I could totally be wrong though, but I'm not interested in using five hours of my life to find out.

EDIT: Oh and speaking as someone who came to GoT late, and never got past season 2, I watched Lindsay Ellis' post-mortem on the final season, and between that and the astonishing fact that a show that I remember everyone used to talk about literally being wiped off the cultural map, I would not argue with anyone who enjoyed how it ended, but I feel like D&D truly beefed it at the end there.

I skipped ahead a bit in the Action Buttons review, and I could not perceive it in any other way than that of the Onion's Peter Rosenthal. I think it might be the frequency with which he repeats the title of the game. Like he's trying to drive home that these sounds have no meaning.

Tokimeki Memorial. Tokimeki Memorial. Nope, nothing.

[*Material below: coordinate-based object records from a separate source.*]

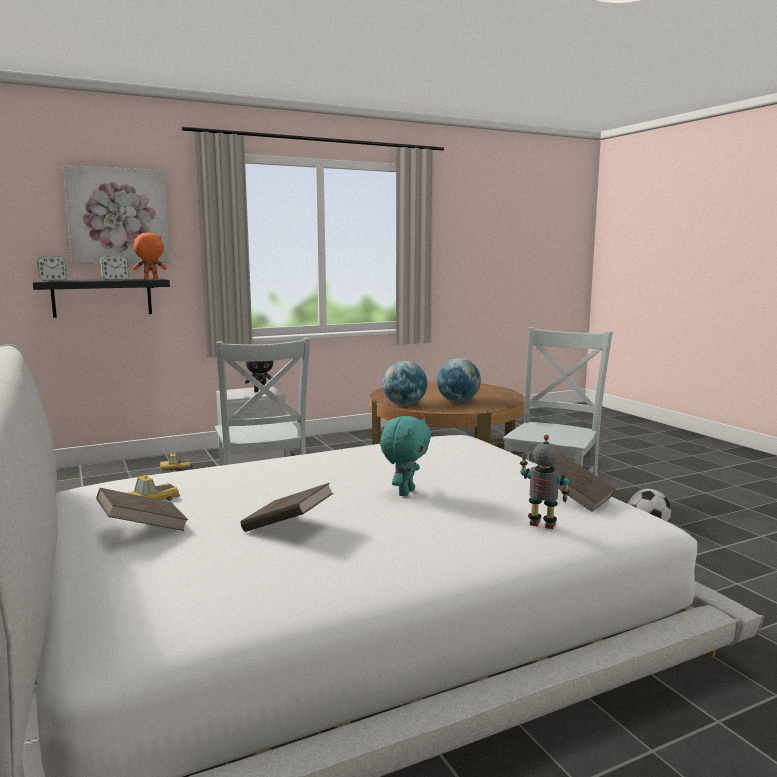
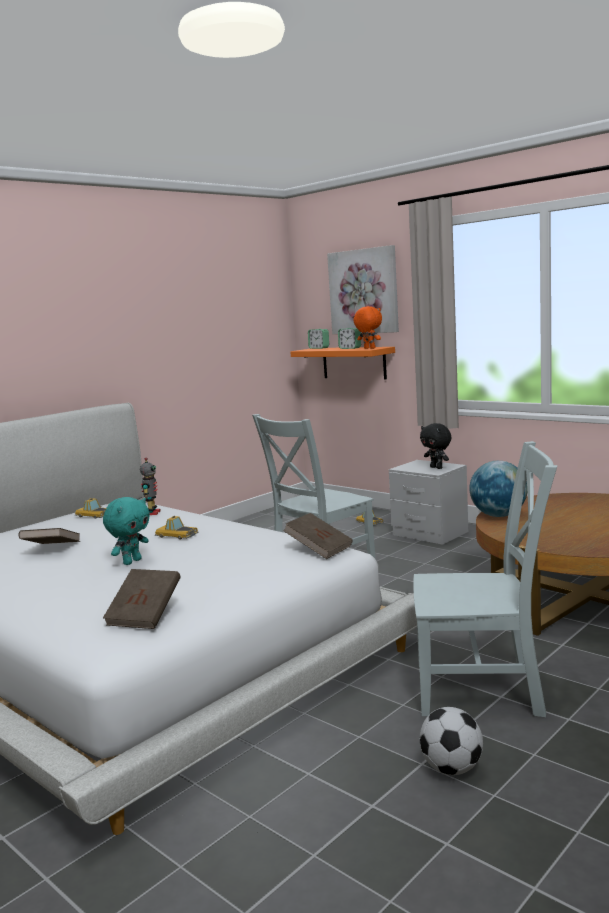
camera: 70 degrees right, 0 degrees up
black shelf [33,278,170,318] -> orange shelf [290,347,395,379]
brown book [96,488,188,531] -> brown book moved to [283,513,353,559]
turquoise plush toy [380,416,431,497] -> turquoise plush toy turned 60 degrees counterclockwise [103,497,150,565]
globe [437,358,481,402] -> none
toy robot [520,435,569,529] -> toy robot moved to [140,458,161,515]
none -> toy car [155,516,199,540]

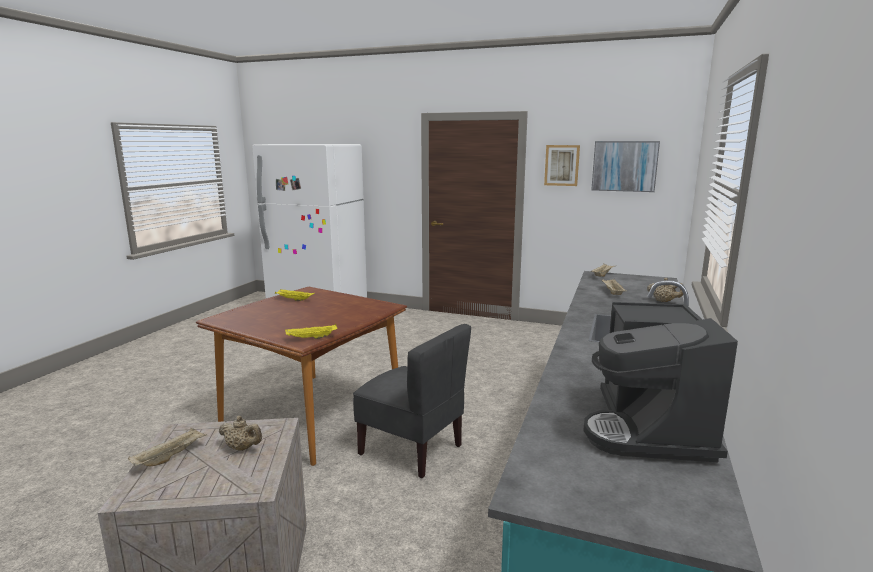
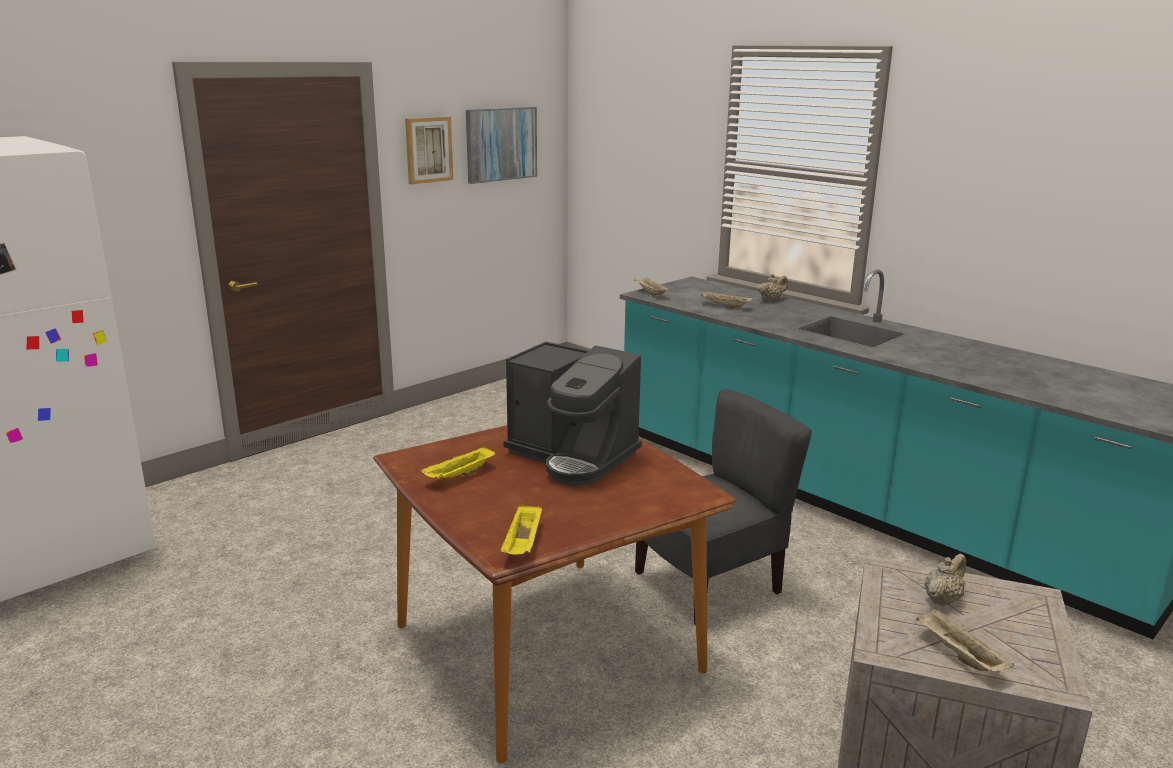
camera: 65 degrees left, 5 degrees up
yellow tray [285,324,337,339] -> yellow tray moved to [501,504,542,555]
coffee machine [583,302,738,462] -> coffee machine moved to [503,342,642,486]

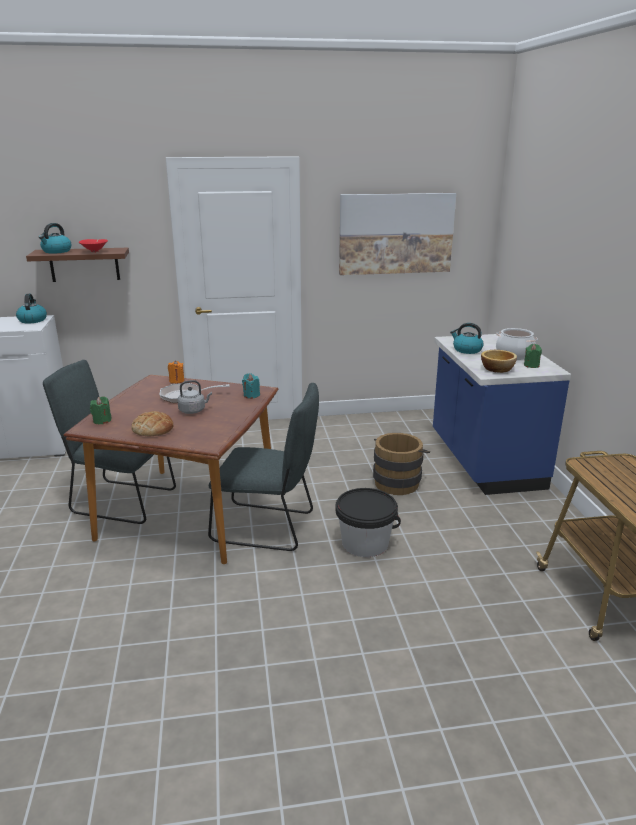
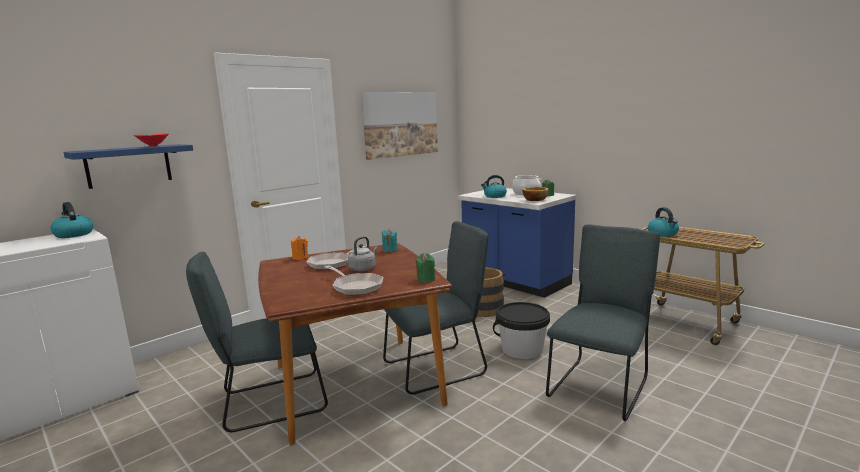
camera: 35 degrees left, 10 degrees down
brown shelf [26,248,129,282] -> blue shelf [64,144,193,189]
kettle [39,223,72,254] -> kettle moved to [648,207,679,237]
green candle [90,396,112,424] -> green candle moved to [416,253,435,283]
bread [131,411,174,436] -> frying pan [325,266,383,295]
none -> grey chair [546,224,660,421]

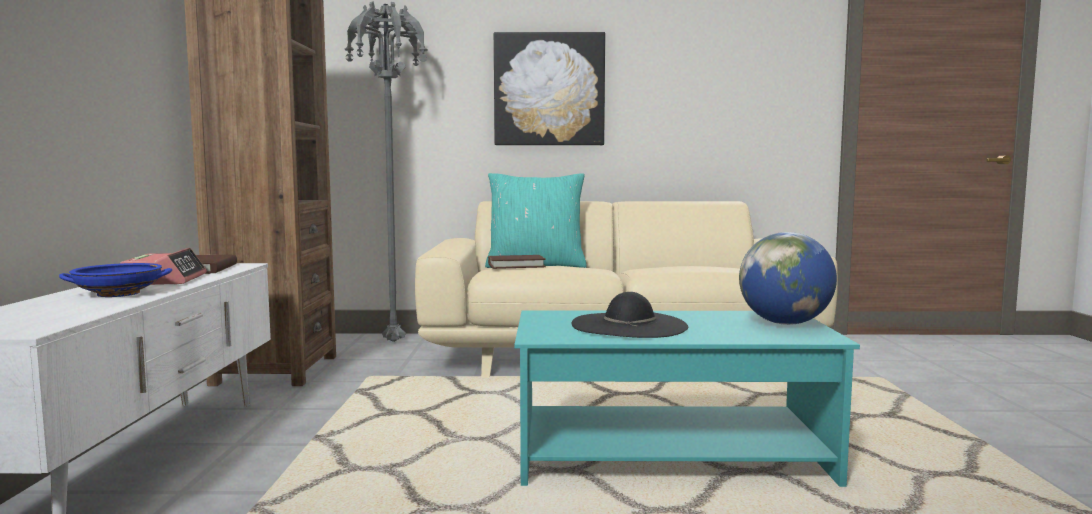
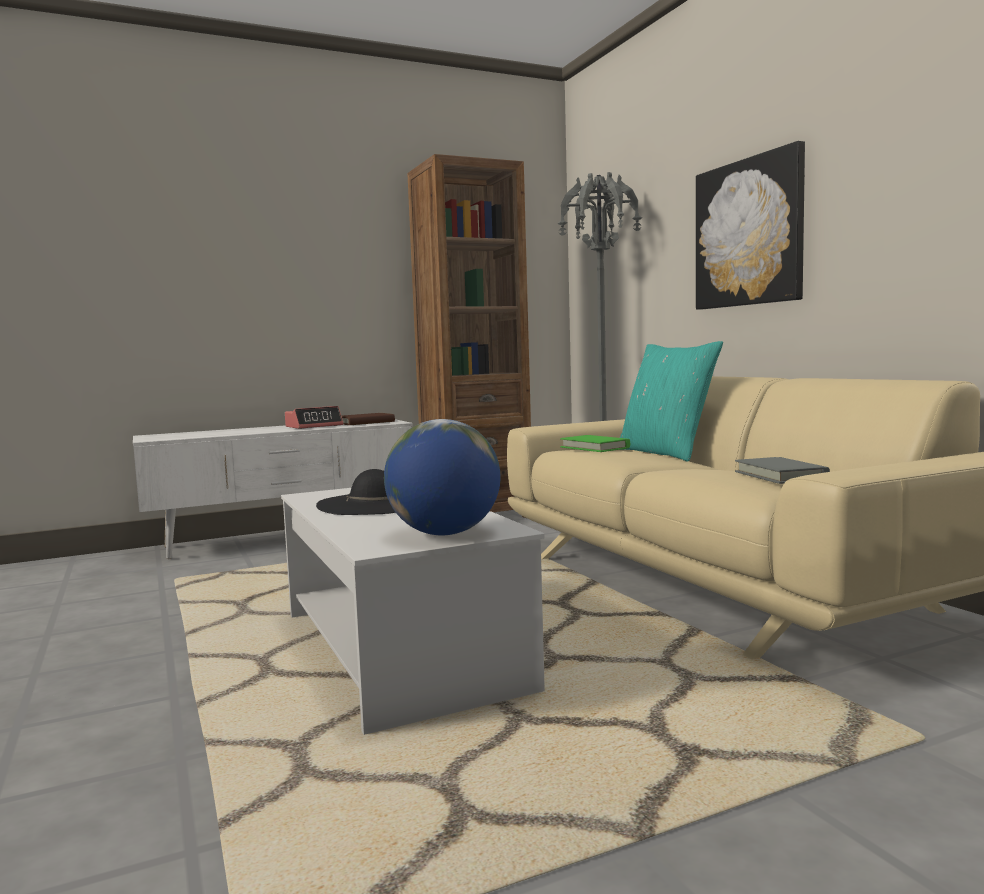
camera: 65 degrees right, 0 degrees up
blue bowl [59,263,172,297] -> none
brown book [488,255,546,269] -> green book [560,435,630,452]
turquoise coffee table [515,310,860,487] -> white coffee table [281,488,545,735]
none -> grey book [735,457,830,484]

The commoditization of hate.

Danjo Olivaw wrote:

I skipped ahead a bit in the Action Buttons review,

wait, Action Button moved to video? That's why there are no more written reviews?

Hey! Did you see that whole "Prince William is the world's sexiest bald man" article doing the rounds recently?

Well good news, it's a f*cking borderline psyop.

So, two months ago, I left this comment on the YouTube music video for Weird Al's song "Foil."

And I swear, if you view the replies, every two weeks I get notified that yet another person is aggressively proving my point.

@Prederick Well sh*t why you gotta be so close minded? Lol.

not_sure_if_serious.gif

Responses like that also appear any time you post a comment about the prevalence of any kind of bigotry on social media. People line up to prove you right.